The spark plan can be found on the spark history server @ http://localhost:18080

While your spark shell is open, you can see job information on the spark history server’s incomplete applications tab.

“But Sam, I still see a shuffle there at the end of the query execution! What’s with that?”

Good Eye! Well, the join didn’t require a shuffle, but writing to the resulting table did.

Fortunately there is something to be done. If the partitioning strategy of the resulting table matches the ones we queried, we can write without a shuffle by setting an additional write property:

set `spark.sql.iceberg.distribution-mode`= none;

Re-running the aggregation with that additional property, we’ve eliminated the shuffle and the resulting DAG looks like this:

Setting the write distribution mode removes the need to shuffle.

Conclusion

Of course, some operations inherently require transferring data between machines because of the aggregation clause of the query. But if you can avoid it, shuffle-less jobs will prove to be more reliable and use less cluster resources.

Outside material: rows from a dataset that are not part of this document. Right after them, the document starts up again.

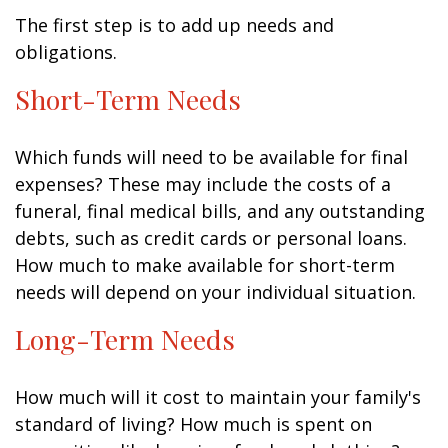
The first step is to add up needs and
obligations.
Short-Term Needs
Which funds will need to be available for final
expenses? These may include the costs of a
funeral, final medical bills, and any outstanding
debts, such as credit cards or personal loans.
How much to make available for short-term
needs will depend on your individual situation.
Long-Term Needs
How much will it cost to maintain your family's
standard of living? How much is spent on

A preference for aggregations over group by is a healthy muscle to build. Sometimes writing a custom aggregator (also known as a User-Defined Aggregate Function) can be beneficial. A common use case I come across is counting and deduplicating at the same time. From experience, writing UDAFs in Java/Scala is far cleaner than describing them in SQL, though the outcome is the same.

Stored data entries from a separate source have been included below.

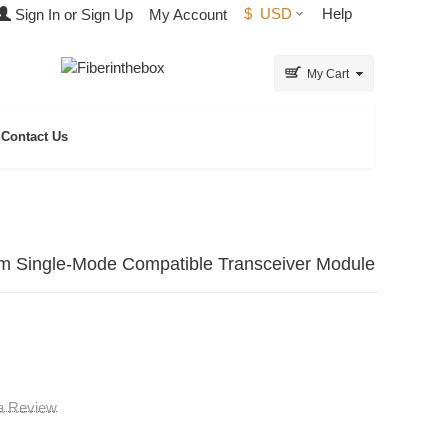
$
USD
Help
Sign In or Sign Up
My Account
My Cart
Contact Us
ingle-Mode Compatible Transceiver Module
 a Review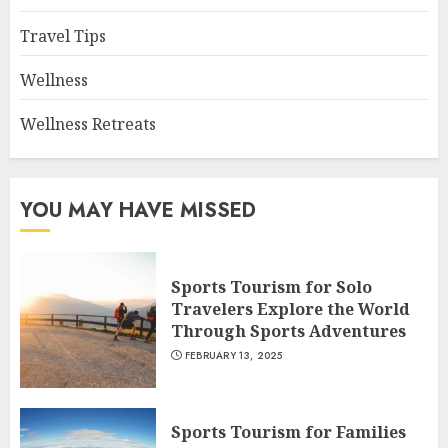
Travel Tips
Wellness
Wellness Retreats
YOU MAY HAVE MISSED
Sports Tourism for Solo
Travelers Explore the World
Through Sports Adventures
FEBRUARY 13, 2025
Sports Tourism for Families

Finally, I recommend setting these SPJ required properties at the job level, as it turns off Adaptive Query Execution. AQE can be beneficial for other queries that might encounter data skew. In other words: Use SPJ where it’s going to help, and don’t shoot yourself in the foot everywhere else.

Appendix

Here are the settings required to perform an SPJ for copying to wherever you set your spark properties:

# Spark SQL
set spark.sql.autoBroadcastJoinThreshold = -1; # This is not strictly necessary, just important for testing so that a broadcast doesn't happen instead.
set spark.sql.adaptive.enabled = false;
set spark.sql.sources.bucketing.enabled = true;
set spark.sql.sources.v2.bucketing.enabled=true;
set `spark.sql.iceberg.planning.preserve-data-grouping` = true;
set spark.sql.sources.v2.bucketing.pushPartValues.enabled=true;
set spark.sql.requireAllClusterKeysForCoPartition=false;
set spark.sql.sources.v2.bucketing.partiallyClusteredDistribution.enabled=true;
set `spark.sql.iceberg.distribution-mode`=none; # Only necessary to avoid shuffle before writing


# Spark Conf Setting
conf.set("spark.sql.autoBroadcastJoinThreshold","-1")
conf.set("spark.sql.adaptive.enabled","false")
conf.set("spark.sql.sources.bucketing.enabled","true")
conf.set("spark.sql.sources.v2.bucketing.enabled","true")
conf.set("spark.sql.iceberg.planning.preserve-data-grouping","true")
conf.set("spark.sql.sources.v2.bucketing.pushPartValues.enabled","true")
conf.set("spark.sql.requireAllClusterKeysForCoPartition","false")
conf.set("spark.sql.sources.v2.bucketing.partiallyClusteredDistribution.enabled","true")
conf.set("spark.sql.iceberg.distribution-mode","none")

# Spark Shell Example
spark-shell --packages org.apache.iceberg:iceberg-spark-runtime-3.5_2.12:1.5.2 \
--conf spark.sql.extensions=org.apache.iceberg.spark.extensions.IcebergSparkSessionExtensions \
--conf spark.sql.catalog.local=org.apache.iceberg.spark.SparkCatalog \
--conf spark.sql.catalog.local.type=hadoop \
--conf spark.sql.catalog.local.hdfs_catalog.io-impl=org.apache.iceberg.gcp.gcs.GCSFileIO \
--conf spark.sql.catalog.local.warehouse=gs://path-to-your/warehouse \
--conf spark.sql.defaultCatalog=local \
--conf spark.sql.autoBroadcastJoinThreshold=-1 \
--conf spark.sql.adaptive.enabled=false \
--conf spark.sql.sources.bucketing.enabled=true \
--conf spark.sql.sources.v2.bucketing.enabled=true \
--conf spark.sql.iceberg.planning.preserve-data-grouping=true \
--conf spark.sql.sources.v2.bucketing.pushPartValues.enabled=true \
--conf spark.sql.requireAllClusterKeysForCoPartition=false \
--conf spark.sql.sources.v2.bucketing.partiallyClusteredDistribution.enabled=true \
—conf spark.sql.iceberg.distribution-mode=none

1

The first time you run this command it may take a while, as the spark docker image is quite large and has to be downloaded. The second time you use this command it will be instantaneous.